In late 2022, running a state-of-the-art language model cost around $20 per million tokens. By 2025, the same capability costs roughly $0.40. Fifty times cheaper in three years. If you've used AI APIs like OpenAI or Gemini recently and been surprised by the price, this is the story behind that number, and it wasn't driven by faster hardware alone.

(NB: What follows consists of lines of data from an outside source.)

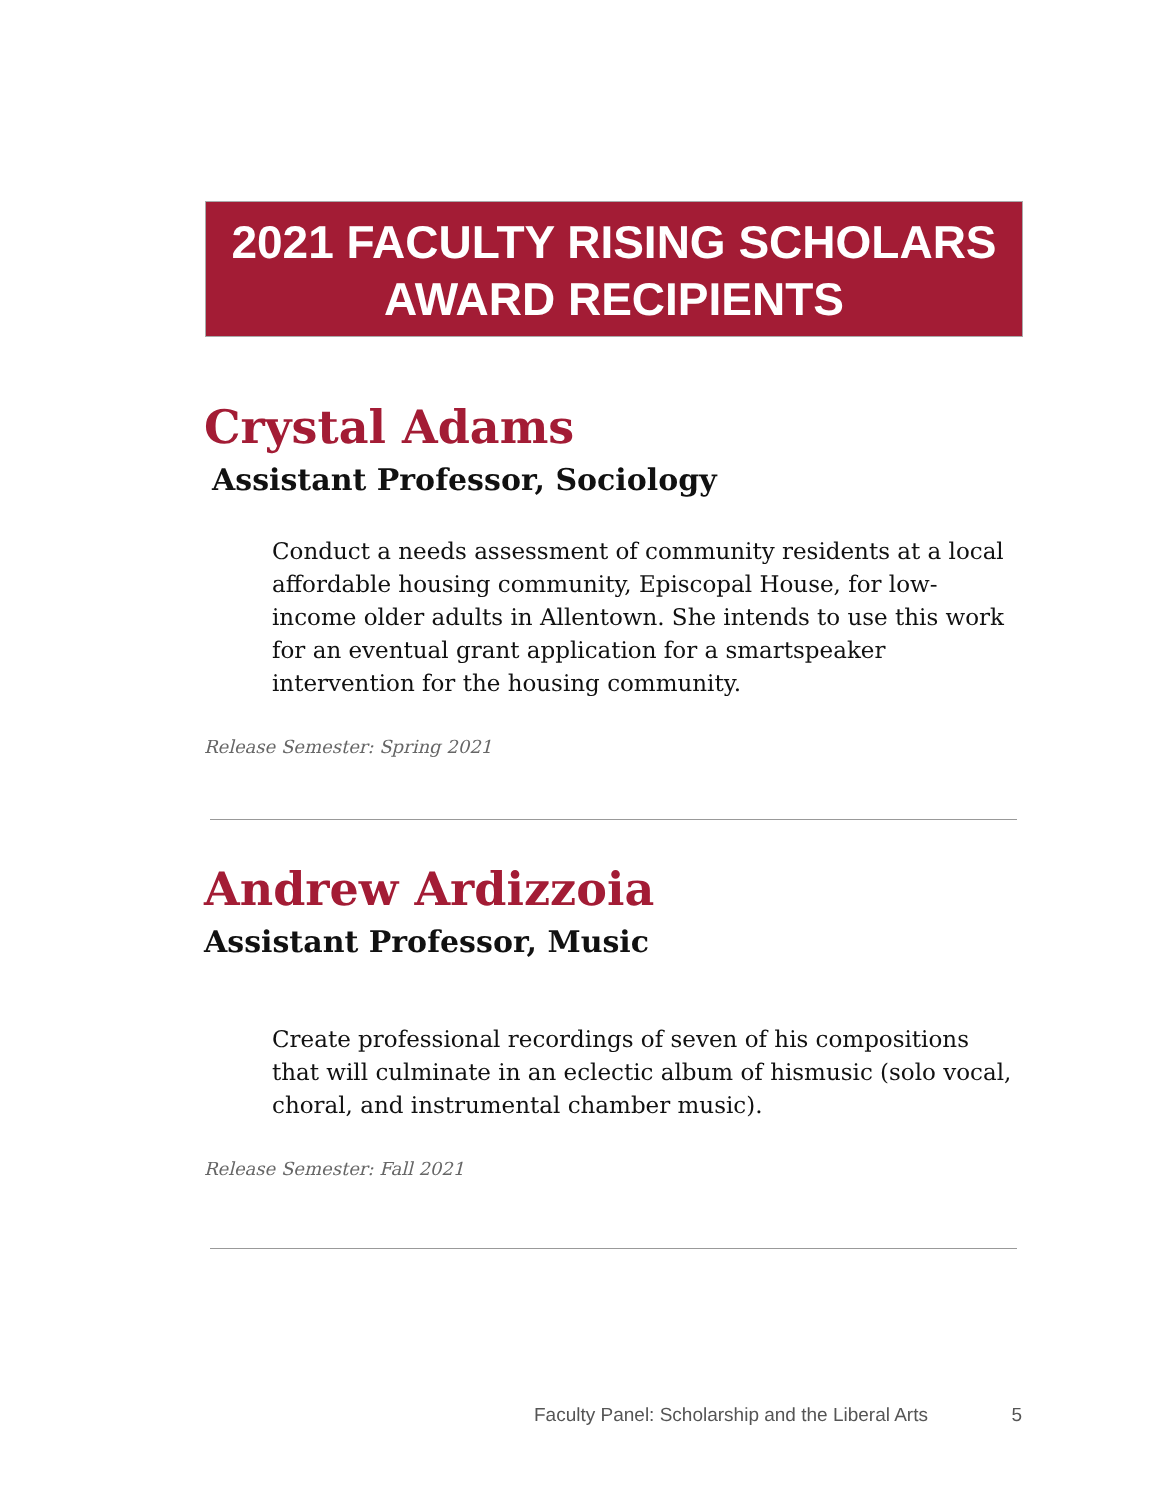2021 FACULTY RISING SCHOLARS
AWARD RECIPIENTS
Crystal Adams
Assistant Professor, Sociology
Conduct a needs assessment of community residents at a local affordable housing community, Episcopal House, for low-income older adults in Allentown. She intends to use this work for an eventual grant application for a smartspeaker intervention for the housing community.
Release Semester: Spring 2021
Andrew Ardizzoia
Assistant Professor, Music
Create professional recordings of seven of his compositions that will culminate in an eclectic album of hismusic (solo vocal, choral, and instrumental chamber music).
Release Semester: Fall 2021
Faculty Panel: Scholarship and the Liberal Arts 5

To understand why, it helps to separate two things that often get conflated: training and inference. Training is the one-time process of building a model from data, expensive, done once, absorbed as a capital cost. Inference is what happens every time a user sends a message: the model generates a response token by token. It happens billions of times a day across every AI product, which means inference cost is the tax on every interaction. Making inference cheaper is what determines whether AI can be in every app or only the premium-priced ones.
Here's a concrete example of why inference is expensive. Take the sentence "The cat sat on the mat." That's 6 tokens. At inference time, when the model generates the next token, it needs to compute attention between every token and every other token. That's 6 x 6 = 36 comparisons. Seems fine. Now scale that to a 128K-token document: 128,000 x 128,000 = over 16 billion comparisons per layer. That's O(n²) scaling, and it's the core reason inference costs explode with longer contexts.
The improvements that drove costs down came in six distinct layers, each solving a different piece of the problem: the attention mechanism at the model's core, the GPU kernel that computes it, the memory system that stores the working state, the generation algorithm that produces tokens, the position encoding that enables long contexts, and the architecture underneath it all. No single technique explains the full reduction. Stacked together, they do.
Notably, many of these improvements are not entirely new inventions. They are novel applications of well-established algorithmic ideas: PagedAttention borrows directly from OS virtual memory (and was published at SOSP, an operating systems conference, not an ML venue). FlashAttention applies IO-aware tiling, a technique standard in high-performance computing for decades, to the specific pattern of fused softmax-matmul attention. Speculative decoding echoes speculative execution in CPUs: predict ahead, verify, roll back if wrong. The novelty lies in recognizing which classical ideas map onto which LLM bottlenecks, and engineering them to work at GPU scale.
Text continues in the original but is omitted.